“A Backwards Step” - Proposed Canadian immigration changes

Monday, July 20, 2009 |

The latest publicity about the anticipated changes to the way Citizenship and Immigration Canada (CIC) handles immigration applications is coming under fire from many different parties. The Canadian Bar Association calls it “a major step backwards in the evolution of Canadian immigration law.”

The association's Stephen Green said, “The amendments are not necessary to meet Canada's immigration goals. The changes would fast-track highly coveted immigrants - such as doctors and other skilled laborers - while others would be forced to wait in the queue.” Immigration Minister Diane Finley said in a statement, "If nothing is done, it will soon take 10 years for an application to be processed. That's unfair to immigrants and their families who want to come to Canada, and to Canadian employers who want to hire them."

The bar association recommended that Ottawa by now has the power to decrease backlog by allocating more staff to the visa offices where applications are processed. Green added, “The amendments could lead to an erosion of the rule of law – a principle whereby everyone, including governments, are subject to the law, and the law itself must be fair and free from the influence of arbitrary power.”

Coming in a wide-ranging budget implementation bill, the proposals contain two key changes effective for applications received after February 27th 2008:

• The government would produce a list of skills that Canada desperately needs, then fast-track applicants who have those skills.

• The government would limit the number of applications Canada looks at in any given year. The recent federal budget also included $109 million to help reduce immigration wait times. Concern has been expressed that the bill is being rushed without proper consultation or thought to the impact on existing applicants.

The government has yet to clarify which categories of applications it will prioritize, but it is expected to fast track applications in the so-called economic class of immigrants, which includes skilled workers.

Ed Komarnicki, parliamentary secretary to Immigration Minister Diane Finley, said the proposed bill will prevent the backlog from growing. The government will then work to reduce the backlog through additional funding of $109 million over five years.

"What this is doing is ensuring that we're not adding more applications to a system that's already clogged," said Mr. Komarnicki. "First of all, you prevent it from growing. Then you deal with the backlog itself." Immigration Minister Diane Finley said, “The new bill will allow employers to get skilled workers more quickly. The current system, if left unchanged, is on track to collapse under its own weight. The system needs fixing,"

However the government has not said which types of workers will be fast- tracked, or who would go the bottom of the line. There are also questions about who would determine priorities.
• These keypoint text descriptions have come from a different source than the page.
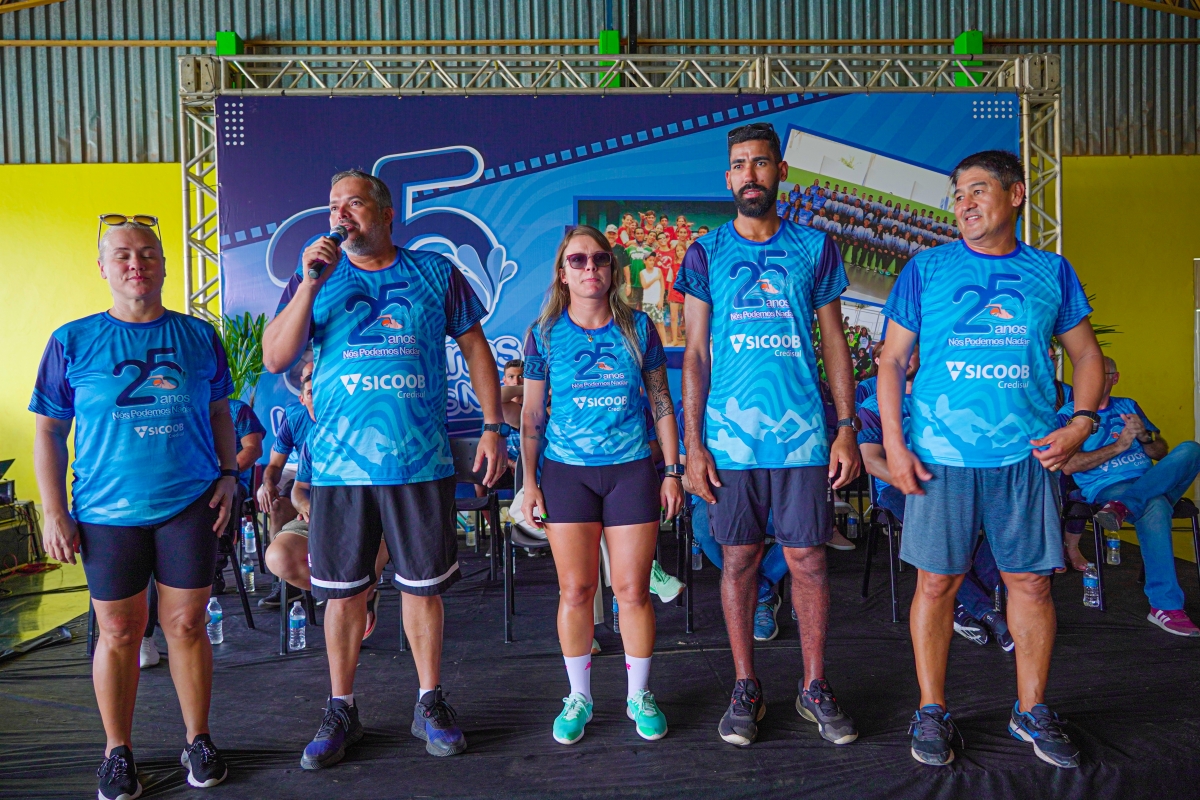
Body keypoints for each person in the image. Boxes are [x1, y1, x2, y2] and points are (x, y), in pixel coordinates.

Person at [262, 170, 507, 767]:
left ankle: (429, 702)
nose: (341, 215)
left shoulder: (434, 271)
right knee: (344, 595)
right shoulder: (313, 274)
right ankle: (341, 707)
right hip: (339, 469)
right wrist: (309, 285)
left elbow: (476, 346)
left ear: (386, 211)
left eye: (354, 203)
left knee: (422, 588)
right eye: (333, 206)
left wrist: (494, 426)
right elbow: (275, 356)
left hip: (418, 462)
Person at [876, 149, 1104, 769]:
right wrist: (895, 444)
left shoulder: (1051, 272)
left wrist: (1082, 422)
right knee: (937, 583)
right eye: (958, 194)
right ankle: (931, 709)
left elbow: (1087, 355)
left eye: (978, 189)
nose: (965, 203)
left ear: (1016, 194)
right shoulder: (926, 269)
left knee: (1030, 583)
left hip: (1026, 458)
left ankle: (1031, 709)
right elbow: (892, 361)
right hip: (941, 458)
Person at [32, 217, 237, 797]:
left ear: (165, 265)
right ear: (103, 267)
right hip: (105, 512)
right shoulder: (72, 340)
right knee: (119, 630)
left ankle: (198, 739)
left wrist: (230, 476)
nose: (135, 264)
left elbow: (220, 414)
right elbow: (49, 431)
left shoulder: (199, 336)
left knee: (187, 624)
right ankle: (117, 752)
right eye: (122, 255)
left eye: (147, 253)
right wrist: (53, 511)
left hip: (189, 502)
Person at [676, 122, 862, 749]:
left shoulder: (815, 246)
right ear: (727, 177)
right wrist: (694, 445)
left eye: (760, 163)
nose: (749, 174)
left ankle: (814, 685)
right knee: (738, 560)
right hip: (731, 442)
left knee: (809, 559)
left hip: (803, 438)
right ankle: (745, 685)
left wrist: (845, 427)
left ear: (780, 172)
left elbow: (834, 342)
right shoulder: (705, 253)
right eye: (739, 164)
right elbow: (695, 353)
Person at [519, 225, 684, 745]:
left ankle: (639, 695)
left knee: (633, 591)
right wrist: (529, 483)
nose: (590, 267)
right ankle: (579, 697)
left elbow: (662, 402)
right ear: (562, 273)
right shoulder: (544, 333)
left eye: (600, 258)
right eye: (578, 260)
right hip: (566, 474)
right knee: (576, 590)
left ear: (612, 268)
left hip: (631, 471)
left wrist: (673, 470)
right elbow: (531, 415)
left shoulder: (639, 327)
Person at [855, 346, 1014, 650]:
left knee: (1005, 524)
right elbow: (872, 462)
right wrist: (914, 483)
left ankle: (960, 608)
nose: (906, 357)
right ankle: (987, 613)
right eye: (899, 352)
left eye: (912, 351)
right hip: (898, 489)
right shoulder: (874, 405)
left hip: (952, 483)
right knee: (938, 536)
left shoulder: (944, 398)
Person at [1060, 357, 1200, 636]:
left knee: (1191, 449)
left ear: (1115, 378)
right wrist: (1120, 445)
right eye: (1087, 374)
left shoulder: (1128, 405)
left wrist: (1145, 436)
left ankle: (1125, 506)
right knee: (1156, 506)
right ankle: (1165, 606)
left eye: (1101, 374)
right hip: (1108, 487)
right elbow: (1069, 465)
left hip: (1149, 481)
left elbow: (1160, 452)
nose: (1091, 379)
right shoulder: (1068, 415)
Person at [256, 361, 315, 609]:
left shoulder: (345, 418)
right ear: (302, 398)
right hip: (307, 484)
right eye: (310, 392)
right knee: (277, 504)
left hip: (342, 490)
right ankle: (286, 583)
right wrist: (268, 484)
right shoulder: (295, 419)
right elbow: (274, 465)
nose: (316, 398)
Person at [639, 249, 668, 344]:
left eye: (653, 260)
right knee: (648, 324)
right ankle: (650, 344)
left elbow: (662, 286)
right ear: (645, 261)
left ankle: (665, 344)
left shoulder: (658, 270)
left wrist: (661, 300)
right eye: (649, 260)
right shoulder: (642, 272)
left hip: (657, 301)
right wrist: (655, 279)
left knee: (660, 323)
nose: (652, 262)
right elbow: (644, 286)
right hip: (647, 301)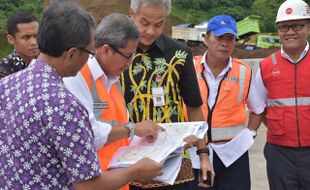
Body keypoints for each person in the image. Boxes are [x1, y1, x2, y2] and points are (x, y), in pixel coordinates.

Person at [0, 1, 163, 190]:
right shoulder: (63, 104)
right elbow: (88, 185)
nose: (90, 58)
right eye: (89, 51)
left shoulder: (6, 85)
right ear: (72, 54)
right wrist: (135, 171)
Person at [63, 13, 164, 190]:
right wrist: (133, 128)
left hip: (118, 182)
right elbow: (87, 133)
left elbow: (123, 135)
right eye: (127, 56)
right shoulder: (78, 77)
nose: (130, 63)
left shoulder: (114, 81)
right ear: (105, 49)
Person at [121, 0, 212, 189]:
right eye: (144, 23)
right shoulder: (118, 52)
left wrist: (204, 155)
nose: (151, 31)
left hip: (175, 161)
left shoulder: (179, 54)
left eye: (159, 24)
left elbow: (194, 106)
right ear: (131, 14)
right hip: (128, 160)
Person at [190, 15, 264, 190]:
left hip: (233, 156)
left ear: (235, 42)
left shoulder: (244, 72)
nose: (224, 43)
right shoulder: (189, 69)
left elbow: (258, 109)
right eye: (219, 37)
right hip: (196, 155)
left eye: (230, 38)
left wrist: (250, 134)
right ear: (206, 39)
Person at [256, 0, 310, 189]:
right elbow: (257, 107)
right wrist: (279, 128)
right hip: (279, 153)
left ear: (308, 27)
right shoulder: (266, 66)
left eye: (297, 25)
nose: (290, 32)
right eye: (284, 27)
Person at [0, 11, 39, 78]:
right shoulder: (3, 69)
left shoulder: (47, 64)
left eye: (36, 36)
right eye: (26, 37)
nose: (34, 42)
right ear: (11, 39)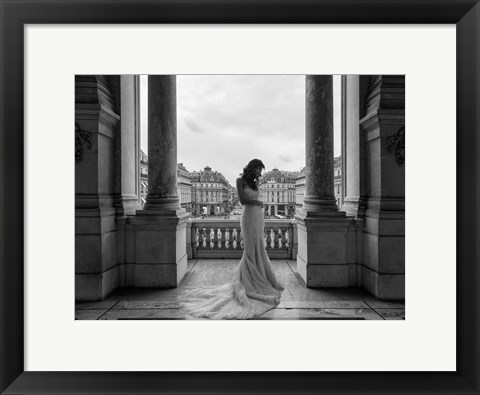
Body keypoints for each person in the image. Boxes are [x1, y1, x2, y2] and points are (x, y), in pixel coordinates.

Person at [179, 159, 284, 319]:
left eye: (260, 171)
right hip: (248, 215)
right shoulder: (240, 180)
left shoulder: (255, 182)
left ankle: (261, 277)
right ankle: (248, 281)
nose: (259, 174)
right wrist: (258, 202)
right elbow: (242, 200)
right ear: (251, 168)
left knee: (259, 245)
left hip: (258, 216)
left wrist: (258, 204)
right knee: (250, 248)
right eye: (257, 170)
Finley stressed that the immigration system would be "universal and nondiscriminatory." Finley said countries like Britain and Australia are able to process would-be immigrants much faster – sometimes in as little as six months – putting Canada at a disadvantage as it tries to lure skilled workers to come here. She added that the current system requires every application to be processed and said this is like a hockey team only being able to pick the first 25 applicants, regardless of their skills, even if this left the team without a goalie.